§ **Problem to solve**
Your answer should be the complete data, copied exactly.

Stored data

--------

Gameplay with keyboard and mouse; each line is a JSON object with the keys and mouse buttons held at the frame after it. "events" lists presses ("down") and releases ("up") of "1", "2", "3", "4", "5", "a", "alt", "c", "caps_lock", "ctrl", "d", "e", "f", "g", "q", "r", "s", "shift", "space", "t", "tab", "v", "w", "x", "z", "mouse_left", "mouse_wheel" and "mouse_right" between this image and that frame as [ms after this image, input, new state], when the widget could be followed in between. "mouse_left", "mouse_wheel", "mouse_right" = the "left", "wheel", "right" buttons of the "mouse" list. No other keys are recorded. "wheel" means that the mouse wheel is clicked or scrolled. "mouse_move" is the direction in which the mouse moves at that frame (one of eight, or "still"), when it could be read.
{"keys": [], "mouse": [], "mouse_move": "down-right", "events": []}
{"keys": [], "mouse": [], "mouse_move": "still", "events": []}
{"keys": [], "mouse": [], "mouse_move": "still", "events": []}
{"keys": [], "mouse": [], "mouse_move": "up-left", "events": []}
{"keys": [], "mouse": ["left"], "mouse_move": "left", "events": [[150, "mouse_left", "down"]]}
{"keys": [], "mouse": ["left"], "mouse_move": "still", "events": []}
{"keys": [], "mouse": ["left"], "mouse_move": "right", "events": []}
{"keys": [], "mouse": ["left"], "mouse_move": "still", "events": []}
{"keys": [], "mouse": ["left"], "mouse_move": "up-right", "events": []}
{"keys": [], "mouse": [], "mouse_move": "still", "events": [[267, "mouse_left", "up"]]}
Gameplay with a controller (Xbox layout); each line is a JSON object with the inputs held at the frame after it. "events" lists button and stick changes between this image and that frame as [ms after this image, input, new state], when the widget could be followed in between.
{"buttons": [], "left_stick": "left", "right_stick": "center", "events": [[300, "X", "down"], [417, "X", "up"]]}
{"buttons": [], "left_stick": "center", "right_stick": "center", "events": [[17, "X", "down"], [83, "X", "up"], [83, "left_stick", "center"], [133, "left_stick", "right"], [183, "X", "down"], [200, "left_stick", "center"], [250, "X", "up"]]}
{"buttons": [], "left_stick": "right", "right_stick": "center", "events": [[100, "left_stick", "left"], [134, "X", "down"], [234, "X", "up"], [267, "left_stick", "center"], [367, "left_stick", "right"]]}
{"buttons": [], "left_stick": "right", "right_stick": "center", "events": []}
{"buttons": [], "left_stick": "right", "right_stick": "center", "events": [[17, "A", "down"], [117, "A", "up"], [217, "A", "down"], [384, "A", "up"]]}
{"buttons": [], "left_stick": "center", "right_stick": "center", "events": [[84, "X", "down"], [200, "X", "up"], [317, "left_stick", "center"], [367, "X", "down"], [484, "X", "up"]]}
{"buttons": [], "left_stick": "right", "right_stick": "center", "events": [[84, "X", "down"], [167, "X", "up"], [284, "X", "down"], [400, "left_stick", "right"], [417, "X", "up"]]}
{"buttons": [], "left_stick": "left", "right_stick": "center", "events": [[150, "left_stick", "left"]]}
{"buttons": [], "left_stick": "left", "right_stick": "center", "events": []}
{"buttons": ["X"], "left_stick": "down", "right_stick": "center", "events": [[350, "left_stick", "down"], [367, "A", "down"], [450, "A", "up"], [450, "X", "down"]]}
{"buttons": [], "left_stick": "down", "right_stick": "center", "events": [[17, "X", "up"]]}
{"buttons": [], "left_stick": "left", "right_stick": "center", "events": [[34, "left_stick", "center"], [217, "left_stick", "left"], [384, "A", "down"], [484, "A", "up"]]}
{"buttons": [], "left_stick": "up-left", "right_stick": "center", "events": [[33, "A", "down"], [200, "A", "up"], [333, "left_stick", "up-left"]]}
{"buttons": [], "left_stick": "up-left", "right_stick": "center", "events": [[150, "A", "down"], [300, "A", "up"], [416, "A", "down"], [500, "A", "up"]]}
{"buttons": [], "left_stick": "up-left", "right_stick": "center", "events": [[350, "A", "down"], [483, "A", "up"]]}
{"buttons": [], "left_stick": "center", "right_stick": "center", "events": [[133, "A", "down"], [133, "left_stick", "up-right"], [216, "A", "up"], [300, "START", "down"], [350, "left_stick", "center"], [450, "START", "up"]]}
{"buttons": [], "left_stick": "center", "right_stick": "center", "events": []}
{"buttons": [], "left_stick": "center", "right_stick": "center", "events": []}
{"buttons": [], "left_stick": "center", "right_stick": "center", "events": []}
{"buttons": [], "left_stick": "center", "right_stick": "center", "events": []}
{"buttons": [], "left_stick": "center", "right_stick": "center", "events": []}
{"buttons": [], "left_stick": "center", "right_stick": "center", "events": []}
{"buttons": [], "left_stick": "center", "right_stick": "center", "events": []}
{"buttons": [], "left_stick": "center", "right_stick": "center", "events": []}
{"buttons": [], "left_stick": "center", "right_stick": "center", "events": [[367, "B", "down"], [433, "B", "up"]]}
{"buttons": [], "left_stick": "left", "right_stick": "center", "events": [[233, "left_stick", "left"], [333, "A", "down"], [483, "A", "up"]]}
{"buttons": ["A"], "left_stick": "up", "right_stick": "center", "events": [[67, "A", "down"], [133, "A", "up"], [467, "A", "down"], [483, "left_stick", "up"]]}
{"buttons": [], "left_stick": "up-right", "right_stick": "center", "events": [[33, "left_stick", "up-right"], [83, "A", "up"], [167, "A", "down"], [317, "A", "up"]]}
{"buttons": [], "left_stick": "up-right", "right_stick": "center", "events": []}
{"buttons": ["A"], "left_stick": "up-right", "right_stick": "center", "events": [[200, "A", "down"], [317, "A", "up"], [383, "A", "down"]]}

--------

§ **Problem solution**
Gameplay with keyboard and mouse; each line is a JSON object with the keys and mouse buttons held at the frame after it. "events" lists presses ("down") and releases ("up") of "1", "2", "3", "4", "5", "a", "alt", "c", "caps_lock", "ctrl", "d", "e", "f", "g", "q", "r", "s", "shift", "space", "t", "tab", "v", "w", "x", "z", "mouse_left", "mouse_wheel" and "mouse_right" between this image and that frame as [ms after this image, input, new state], when the widget could be followed in between. "mouse_left", "mouse_wheel", "mouse_right" = the "left", "wheel", "right" buttons of the "mouse" list. No other keys are recorded. "wheel" means that the mouse wheel is clicked or scrolled. "mouse_move" is the direction in which the mouse moves at that frame (one of eight, or "still"), when it could be read.
{"keys": [], "mouse": [], "mouse_move": "down-right", "events": []}
{"keys": [], "mouse": [], "mouse_move": "still", "events": []}
{"keys": [], "mouse": [], "mouse_move": "still", "events": []}
{"keys": [], "mouse": [], "mouse_move": "up-left", "events": []}
{"keys": [], "mouse": ["left"], "mouse_move": "left", "events": [[150, "mouse_left", "down"]]}
{"keys": [], "mouse": ["left"], "mouse_move": "still", "events": []}
{"keys": [], "mouse": ["left"], "mouse_move": "right", "events": []}
{"keys": [], "mouse": ["left"], "mouse_move": "still", "events": []}
{"keys": [], "mouse": ["left"], "mouse_move": "up-right", "events": []}
{"keys": [], "mouse": [], "mouse_move": "still", "events": [[267, "mouse_left", "up"]]}
Gameplay with a controller (Xbox layout); each line is a JSON object with the inputs held at the frame after it. "events" lists button and stick changes between this image and that frame as [ms after this image, input, new state], when the widget could be followed in between.
{"buttons": [], "left_stick": "left", "right_stick": "center", "events": [[300, "X", "down"], [417, "X", "up"]]}
{"buttons": [], "left_stick": "center", "right_stick": "center", "events": [[17, "X", "down"], [83, "X", "up"], [83, "left_stick", "center"], [133, "left_stick", "right"], [183, "X", "down"], [200, "left_stick", "center"], [250, "X", "up"]]}
{"buttons": [], "left_stick": "right", "right_stick": "center", "events": [[100, "left_stick", "left"], [134, "X", "down"], [234, "X", "up"], [267, "left_stick", "center"], [367, "left_stick", "right"]]}
{"buttons": [], "left_stick": "right", "right_stick": "center", "events": []}
{"buttons": [], "left_stick": "right", "right_stick": "center", "events": [[17, "A", "down"], [117, "A", "up"], [217, "A", "down"], [384, "A", "up"]]}
{"buttons": [], "left_stick": "center", "right_stick": "center", "events": [[84, "X", "down"], [200, "X", "up"], [317, "left_stick", "center"], [367, "X", "down"], [484, "X", "up"]]}
{"buttons": [], "left_stick": "right", "right_stick": "center", "events": [[84, "X", "down"], [167, "X", "up"], [284, "X", "down"], [400, "left_stick", "right"], [417, "X", "up"]]}
{"buttons": [], "left_stick": "left", "right_stick": "center", "events": [[150, "left_stick", "left"]]}
{"buttons": [], "left_stick": "left", "right_stick": "center", "events": []}
{"buttons": ["X"], "left_stick": "down", "right_stick": "center", "events": [[350, "left_stick", "down"], [367, "A", "down"], [450, "A", "up"], [450, "X", "down"]]}
{"buttons": [], "left_stick": "down", "right_stick": "center", "events": [[17, "X", "up"]]}
{"buttons": [], "left_stick": "left", "right_stick": "center", "events": [[34, "left_stick", "center"], [217, "left_stick", "left"], [384, "A", "down"], [484, "A", "up"]]}
{"buttons": [], "left_stick": "up-left", "right_stick": "center", "events": [[33, "A", "down"], [200, "A", "up"], [333, "left_stick", "up-left"]]}
{"buttons": [], "left_stick": "up-left", "right_stick": "center", "events": [[150, "A", "down"], [300, "A", "up"], [416, "A", "down"], [500, "A", "up"]]}
{"buttons": [], "left_stick": "up-left", "right_stick": "center", "events": [[350, "A", "down"], [483, "A", "up"]]}
{"buttons": [], "left_stick": "center", "right_stick": "center", "events": [[133, "A", "down"], [133, "left_stick", "up-right"], [216, "A", "up"], [300, "START", "down"], [350, "left_stick", "center"], [450, "START", "up"]]}
{"buttons": [], "left_stick": "center", "right_stick": "center", "events": []}
{"buttons": [], "left_stick": "center", "right_stick": "center", "events": []}
{"buttons": [], "left_stick": "center", "right_stick": "center", "events": []}
{"buttons": [], "left_stick": "center", "right_stick": "center", "events": []}
{"buttons": [], "left_stick": "center", "right_stick": "center", "events": []}
{"buttons": [], "left_stick": "center", "right_stick": "center", "events": []}
{"buttons": [], "left_stick": "center", "right_stick": "center", "events": []}
{"buttons": [], "left_stick": "center", "right_stick": "center", "events": []}
{"buttons": [], "left_stick": "center", "right_stick": "center", "events": [[367, "B", "down"], [433, "B", "up"]]}
{"buttons": [], "left_stick": "left", "right_stick": "center", "events": [[233, "left_stick", "left"], [333, "A", "down"], [483, "A", "up"]]}
{"buttons": ["A"], "left_stick": "up", "right_stick": "center", "events": [[67, "A", "down"], [133, "A", "up"], [467, "A", "down"], [483, "left_stick", "up"]]}
{"buttons": [], "left_stick": "up-right", "right_stick": "center", "events": [[33, "left_stick", "up-right"], [83, "A", "up"], [167, "A", "down"], [317, "A", "up"]]}
{"buttons": [], "left_stick": "up-right", "right_stick": "center", "events": []}
{"buttons": ["A"], "left_stick": "up-right", "right_stick": "center", "events": [[200, "A", "down"], [317, "A", "up"], [383, "A", "down"]]}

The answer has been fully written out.